→ **Task instructions**
Nothing but the lines below between the line holding "open(em, planes, tint, image k, (x, y))" and the line holding "6) n nm wide", inclusive, should appear in the answer, each set down exactly.
■ ■ ■ ■ ■
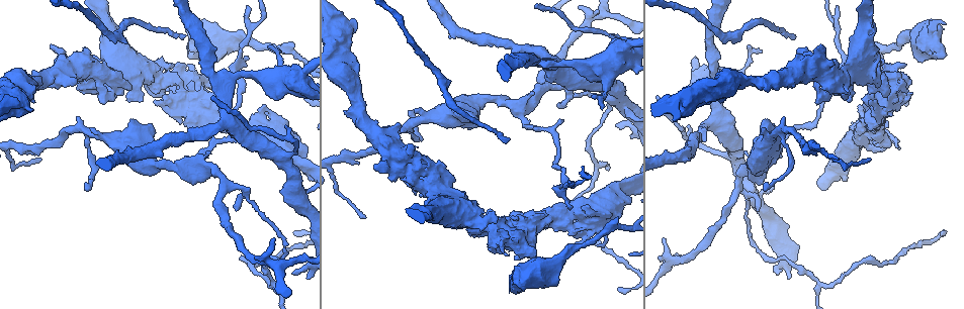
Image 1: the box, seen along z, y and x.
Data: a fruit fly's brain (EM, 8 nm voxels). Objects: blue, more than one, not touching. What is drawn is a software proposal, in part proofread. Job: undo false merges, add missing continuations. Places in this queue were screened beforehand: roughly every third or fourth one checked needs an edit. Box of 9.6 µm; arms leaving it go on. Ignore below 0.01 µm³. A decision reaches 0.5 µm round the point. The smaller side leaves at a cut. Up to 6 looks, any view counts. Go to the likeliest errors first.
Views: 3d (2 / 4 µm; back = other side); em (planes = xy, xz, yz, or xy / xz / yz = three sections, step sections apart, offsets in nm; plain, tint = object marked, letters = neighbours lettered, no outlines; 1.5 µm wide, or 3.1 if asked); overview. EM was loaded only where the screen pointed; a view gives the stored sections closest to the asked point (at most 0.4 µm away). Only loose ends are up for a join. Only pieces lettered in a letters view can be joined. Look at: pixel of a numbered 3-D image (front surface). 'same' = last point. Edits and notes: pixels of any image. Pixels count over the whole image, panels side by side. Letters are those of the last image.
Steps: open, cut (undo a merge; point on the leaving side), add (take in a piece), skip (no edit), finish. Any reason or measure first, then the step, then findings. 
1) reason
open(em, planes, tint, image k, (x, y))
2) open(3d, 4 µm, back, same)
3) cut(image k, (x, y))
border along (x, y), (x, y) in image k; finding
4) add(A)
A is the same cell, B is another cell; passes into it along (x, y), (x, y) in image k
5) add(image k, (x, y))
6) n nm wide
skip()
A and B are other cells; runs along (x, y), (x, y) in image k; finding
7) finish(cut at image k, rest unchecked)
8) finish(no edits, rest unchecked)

end of a long branch
open(3d, 2 µm, image 1, (871, 160))

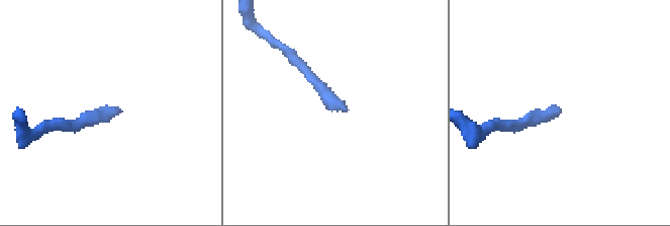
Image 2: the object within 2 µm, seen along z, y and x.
open(em, planes, letters, image 2, (120, 108))

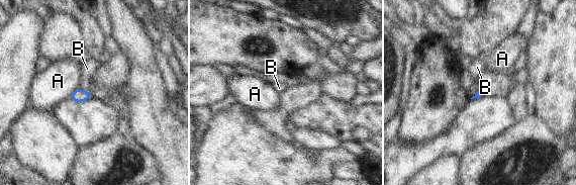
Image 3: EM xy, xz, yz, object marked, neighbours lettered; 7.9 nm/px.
skip()
A and B are other cells; border along (79, 88), (88, 91) in image 3; no lettered piece goes on from it

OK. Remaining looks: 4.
free end
open(em, yz, step 8, tint, image 1, (495, 222))

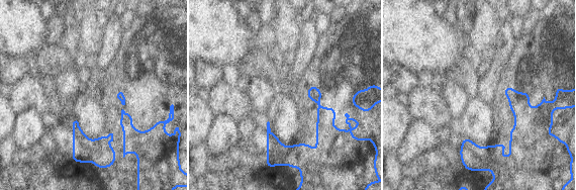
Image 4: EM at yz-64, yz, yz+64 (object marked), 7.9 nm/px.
another direction
open(em, xy, step 8, letters, same)

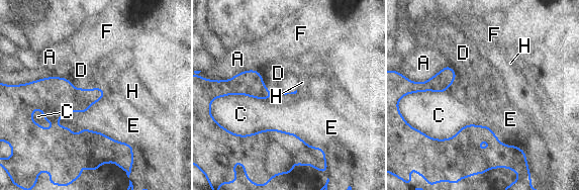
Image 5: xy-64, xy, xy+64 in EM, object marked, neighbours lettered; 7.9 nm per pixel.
skip()
A, C, D, E, F and H are other cells; runs along (34, 91), (72, 143), (124, 147) in image 5; no lettered piece goes on from it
■ ■ ■ ■ ■
→ **Answer area**
open(em, planes, tint, image k, (x, y))
2) open(3d, 4 µm, back, same)
3) cut(image k, (x, y))
border along (x, y), (x, y) in image k; finding
4) add(A)
A is the same cell, B is another cell; passes into it along (x, y), (x, y) in image k
5) add(image k, (x, y))
6) n nm wide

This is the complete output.